**What the task asks:** Rewrite the data below, starting with the line that contains "pose: elev=280.1 azim=12.6" and going on through the end of the data, with every "pose" changed to "camera" and nothing else altered.

**Dataset items:**
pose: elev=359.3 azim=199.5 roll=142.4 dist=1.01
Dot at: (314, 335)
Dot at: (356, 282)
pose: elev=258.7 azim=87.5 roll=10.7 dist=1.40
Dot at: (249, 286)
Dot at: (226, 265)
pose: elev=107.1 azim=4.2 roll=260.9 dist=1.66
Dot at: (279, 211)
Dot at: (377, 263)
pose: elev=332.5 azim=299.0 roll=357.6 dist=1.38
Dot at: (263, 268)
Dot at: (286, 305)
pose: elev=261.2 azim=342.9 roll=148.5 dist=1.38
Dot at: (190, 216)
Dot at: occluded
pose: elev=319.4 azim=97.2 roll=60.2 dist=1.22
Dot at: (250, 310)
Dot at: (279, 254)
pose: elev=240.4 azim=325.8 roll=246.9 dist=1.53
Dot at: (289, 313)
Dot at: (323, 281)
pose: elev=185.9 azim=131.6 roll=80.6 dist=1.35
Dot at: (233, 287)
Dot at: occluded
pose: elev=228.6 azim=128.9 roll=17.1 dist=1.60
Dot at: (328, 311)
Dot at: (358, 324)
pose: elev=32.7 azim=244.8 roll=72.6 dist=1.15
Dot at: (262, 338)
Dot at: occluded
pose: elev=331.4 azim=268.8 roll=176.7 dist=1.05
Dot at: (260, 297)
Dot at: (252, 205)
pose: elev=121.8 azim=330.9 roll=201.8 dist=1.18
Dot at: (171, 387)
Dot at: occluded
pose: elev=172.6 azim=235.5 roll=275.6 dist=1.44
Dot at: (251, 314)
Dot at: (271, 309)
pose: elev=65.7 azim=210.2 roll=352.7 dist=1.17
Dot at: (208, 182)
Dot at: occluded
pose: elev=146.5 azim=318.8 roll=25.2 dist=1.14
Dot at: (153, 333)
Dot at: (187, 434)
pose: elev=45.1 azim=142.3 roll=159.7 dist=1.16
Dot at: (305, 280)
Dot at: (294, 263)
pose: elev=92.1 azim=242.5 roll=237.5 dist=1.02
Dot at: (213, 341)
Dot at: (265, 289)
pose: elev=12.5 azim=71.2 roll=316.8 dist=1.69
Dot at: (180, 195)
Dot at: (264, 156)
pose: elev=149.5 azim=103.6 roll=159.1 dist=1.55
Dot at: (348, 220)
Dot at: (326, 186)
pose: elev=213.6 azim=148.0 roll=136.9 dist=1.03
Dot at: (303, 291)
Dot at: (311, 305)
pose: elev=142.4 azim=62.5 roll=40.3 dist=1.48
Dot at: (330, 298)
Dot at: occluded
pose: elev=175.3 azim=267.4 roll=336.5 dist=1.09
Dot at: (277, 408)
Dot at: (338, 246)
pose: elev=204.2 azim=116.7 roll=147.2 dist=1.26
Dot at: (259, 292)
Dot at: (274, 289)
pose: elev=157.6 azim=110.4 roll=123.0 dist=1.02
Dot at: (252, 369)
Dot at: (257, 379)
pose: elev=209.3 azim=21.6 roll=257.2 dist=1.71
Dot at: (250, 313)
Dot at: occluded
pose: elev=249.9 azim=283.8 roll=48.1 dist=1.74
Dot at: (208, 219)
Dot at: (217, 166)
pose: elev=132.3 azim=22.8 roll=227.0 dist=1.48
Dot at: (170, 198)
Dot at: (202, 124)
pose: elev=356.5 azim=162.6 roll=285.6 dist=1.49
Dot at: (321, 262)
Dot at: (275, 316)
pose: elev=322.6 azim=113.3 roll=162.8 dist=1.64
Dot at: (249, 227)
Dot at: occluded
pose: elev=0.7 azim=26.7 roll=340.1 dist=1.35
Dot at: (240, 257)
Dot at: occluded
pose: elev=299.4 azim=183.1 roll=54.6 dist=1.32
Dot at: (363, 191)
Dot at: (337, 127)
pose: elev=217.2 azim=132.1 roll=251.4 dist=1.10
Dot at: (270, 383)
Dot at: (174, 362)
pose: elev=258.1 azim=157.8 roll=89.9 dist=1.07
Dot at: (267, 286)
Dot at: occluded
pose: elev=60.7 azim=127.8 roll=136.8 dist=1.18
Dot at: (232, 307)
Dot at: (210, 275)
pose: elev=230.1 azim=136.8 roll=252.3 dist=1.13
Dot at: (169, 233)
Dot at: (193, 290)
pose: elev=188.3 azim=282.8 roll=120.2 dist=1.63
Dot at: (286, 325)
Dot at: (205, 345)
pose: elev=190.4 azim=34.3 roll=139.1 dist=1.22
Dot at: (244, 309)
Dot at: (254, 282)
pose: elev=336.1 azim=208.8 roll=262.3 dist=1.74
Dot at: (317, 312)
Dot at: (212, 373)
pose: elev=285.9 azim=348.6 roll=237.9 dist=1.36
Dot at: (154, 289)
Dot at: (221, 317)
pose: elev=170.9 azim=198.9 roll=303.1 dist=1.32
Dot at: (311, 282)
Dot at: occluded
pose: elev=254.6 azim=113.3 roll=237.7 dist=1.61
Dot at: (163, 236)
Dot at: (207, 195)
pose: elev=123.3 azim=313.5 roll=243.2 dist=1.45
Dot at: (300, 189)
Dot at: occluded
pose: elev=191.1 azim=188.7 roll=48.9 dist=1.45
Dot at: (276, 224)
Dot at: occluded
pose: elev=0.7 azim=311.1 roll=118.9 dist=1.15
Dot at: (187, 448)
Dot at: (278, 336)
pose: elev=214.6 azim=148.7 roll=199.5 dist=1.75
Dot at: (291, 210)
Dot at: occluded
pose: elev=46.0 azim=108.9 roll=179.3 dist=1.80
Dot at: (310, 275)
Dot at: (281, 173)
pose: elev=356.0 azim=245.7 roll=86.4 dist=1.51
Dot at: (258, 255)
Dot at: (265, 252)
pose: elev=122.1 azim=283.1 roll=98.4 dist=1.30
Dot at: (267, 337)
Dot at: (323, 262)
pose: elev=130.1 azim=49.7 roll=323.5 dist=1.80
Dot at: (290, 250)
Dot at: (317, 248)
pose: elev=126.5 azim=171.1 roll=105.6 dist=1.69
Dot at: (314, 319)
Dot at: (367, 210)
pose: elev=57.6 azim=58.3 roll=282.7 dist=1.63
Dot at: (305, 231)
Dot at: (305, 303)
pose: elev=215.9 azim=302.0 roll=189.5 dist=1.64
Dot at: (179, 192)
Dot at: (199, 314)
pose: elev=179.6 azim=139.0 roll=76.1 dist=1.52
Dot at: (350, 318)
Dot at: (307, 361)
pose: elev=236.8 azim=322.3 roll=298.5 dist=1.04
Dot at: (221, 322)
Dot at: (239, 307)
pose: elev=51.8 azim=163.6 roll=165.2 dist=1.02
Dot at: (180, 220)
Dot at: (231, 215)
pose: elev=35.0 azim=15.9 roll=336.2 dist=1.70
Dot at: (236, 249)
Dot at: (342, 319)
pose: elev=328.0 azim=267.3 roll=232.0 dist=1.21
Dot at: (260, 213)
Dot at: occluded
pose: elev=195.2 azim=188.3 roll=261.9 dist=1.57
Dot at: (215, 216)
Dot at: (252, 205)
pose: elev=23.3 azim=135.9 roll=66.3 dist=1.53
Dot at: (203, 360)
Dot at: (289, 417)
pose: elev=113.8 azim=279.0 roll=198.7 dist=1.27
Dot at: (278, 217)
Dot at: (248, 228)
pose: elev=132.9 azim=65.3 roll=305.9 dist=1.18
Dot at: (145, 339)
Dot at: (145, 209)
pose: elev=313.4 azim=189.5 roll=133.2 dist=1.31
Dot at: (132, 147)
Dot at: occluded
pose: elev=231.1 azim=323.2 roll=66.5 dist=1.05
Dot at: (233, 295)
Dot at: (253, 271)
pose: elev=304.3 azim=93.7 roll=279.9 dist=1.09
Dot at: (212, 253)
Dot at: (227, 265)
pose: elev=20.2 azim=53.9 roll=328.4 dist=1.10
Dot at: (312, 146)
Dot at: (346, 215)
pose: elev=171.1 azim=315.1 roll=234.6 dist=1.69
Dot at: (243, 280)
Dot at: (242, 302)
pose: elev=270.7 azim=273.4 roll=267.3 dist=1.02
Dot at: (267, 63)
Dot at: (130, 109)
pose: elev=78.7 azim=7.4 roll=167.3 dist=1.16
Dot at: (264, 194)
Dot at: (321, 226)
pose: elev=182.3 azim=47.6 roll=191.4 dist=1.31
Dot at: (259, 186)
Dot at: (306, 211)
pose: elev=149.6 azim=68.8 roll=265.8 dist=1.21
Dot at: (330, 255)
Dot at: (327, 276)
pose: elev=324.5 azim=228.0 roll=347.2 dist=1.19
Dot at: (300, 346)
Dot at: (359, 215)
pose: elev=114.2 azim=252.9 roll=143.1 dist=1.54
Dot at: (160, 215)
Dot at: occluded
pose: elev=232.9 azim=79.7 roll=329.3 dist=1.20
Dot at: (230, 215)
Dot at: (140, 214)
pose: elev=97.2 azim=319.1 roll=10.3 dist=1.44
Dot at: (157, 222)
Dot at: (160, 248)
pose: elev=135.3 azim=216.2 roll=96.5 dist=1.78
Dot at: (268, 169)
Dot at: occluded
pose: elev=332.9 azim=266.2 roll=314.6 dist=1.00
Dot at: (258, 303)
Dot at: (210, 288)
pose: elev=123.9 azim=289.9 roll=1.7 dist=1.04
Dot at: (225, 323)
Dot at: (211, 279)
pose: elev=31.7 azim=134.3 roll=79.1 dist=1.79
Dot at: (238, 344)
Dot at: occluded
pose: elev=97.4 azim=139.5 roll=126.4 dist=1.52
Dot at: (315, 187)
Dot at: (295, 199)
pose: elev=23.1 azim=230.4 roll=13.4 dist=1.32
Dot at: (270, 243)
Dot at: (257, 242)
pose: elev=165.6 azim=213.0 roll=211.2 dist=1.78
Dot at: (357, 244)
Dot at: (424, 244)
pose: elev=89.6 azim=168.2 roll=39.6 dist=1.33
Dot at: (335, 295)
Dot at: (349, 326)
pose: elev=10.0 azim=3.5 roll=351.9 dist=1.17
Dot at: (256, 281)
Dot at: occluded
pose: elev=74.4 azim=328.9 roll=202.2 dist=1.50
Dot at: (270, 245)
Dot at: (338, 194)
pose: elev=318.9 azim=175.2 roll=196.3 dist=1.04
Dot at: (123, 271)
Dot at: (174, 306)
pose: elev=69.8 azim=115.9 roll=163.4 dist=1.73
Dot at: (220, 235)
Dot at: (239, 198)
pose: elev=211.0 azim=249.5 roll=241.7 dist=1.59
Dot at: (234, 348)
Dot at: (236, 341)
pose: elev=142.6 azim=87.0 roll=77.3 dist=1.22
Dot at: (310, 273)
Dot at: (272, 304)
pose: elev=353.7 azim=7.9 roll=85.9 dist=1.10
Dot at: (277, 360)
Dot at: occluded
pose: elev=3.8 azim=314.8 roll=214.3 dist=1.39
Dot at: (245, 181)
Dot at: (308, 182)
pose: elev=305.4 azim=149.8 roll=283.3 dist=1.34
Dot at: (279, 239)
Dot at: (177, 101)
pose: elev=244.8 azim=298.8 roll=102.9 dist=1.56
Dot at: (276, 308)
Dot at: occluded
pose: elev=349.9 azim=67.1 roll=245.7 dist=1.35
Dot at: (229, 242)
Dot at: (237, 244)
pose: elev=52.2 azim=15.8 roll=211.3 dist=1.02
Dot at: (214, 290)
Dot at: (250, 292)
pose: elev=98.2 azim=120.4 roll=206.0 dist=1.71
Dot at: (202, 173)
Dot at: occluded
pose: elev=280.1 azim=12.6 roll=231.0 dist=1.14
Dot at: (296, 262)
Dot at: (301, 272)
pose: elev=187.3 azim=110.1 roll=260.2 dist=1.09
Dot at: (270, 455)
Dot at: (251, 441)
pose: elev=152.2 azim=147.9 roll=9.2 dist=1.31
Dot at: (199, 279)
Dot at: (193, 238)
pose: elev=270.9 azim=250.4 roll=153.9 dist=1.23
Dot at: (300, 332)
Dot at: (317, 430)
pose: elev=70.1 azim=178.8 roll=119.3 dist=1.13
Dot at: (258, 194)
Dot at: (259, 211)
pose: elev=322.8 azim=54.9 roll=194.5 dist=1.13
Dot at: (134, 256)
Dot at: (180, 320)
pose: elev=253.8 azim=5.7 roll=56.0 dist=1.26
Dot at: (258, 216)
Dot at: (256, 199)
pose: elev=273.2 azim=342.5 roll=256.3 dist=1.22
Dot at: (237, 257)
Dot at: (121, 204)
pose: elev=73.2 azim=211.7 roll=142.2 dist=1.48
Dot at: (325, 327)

**Result of the task:**
camera: elev=280.1 azim=12.6 roll=231.0 dist=1.14
Dot at: (296, 262)
Dot at: (301, 272)
camera: elev=187.3 azim=110.1 roll=260.2 dist=1.09
Dot at: (270, 455)
Dot at: (251, 441)
camera: elev=152.2 azim=147.9 roll=9.2 dist=1.31
Dot at: (199, 279)
Dot at: (193, 238)
camera: elev=270.9 azim=250.4 roll=153.9 dist=1.23
Dot at: (300, 332)
Dot at: (317, 430)
camera: elev=70.1 azim=178.8 roll=119.3 dist=1.13
Dot at: (258, 194)
Dot at: (259, 211)
camera: elev=322.8 azim=54.9 roll=194.5 dist=1.13
Dot at: (134, 256)
Dot at: (180, 320)
camera: elev=253.8 azim=5.7 roll=56.0 dist=1.26
Dot at: (258, 216)
Dot at: (256, 199)
camera: elev=273.2 azim=342.5 roll=256.3 dist=1.22
Dot at: (237, 257)
Dot at: (121, 204)
camera: elev=73.2 azim=211.7 roll=142.2 dist=1.48
Dot at: (325, 327)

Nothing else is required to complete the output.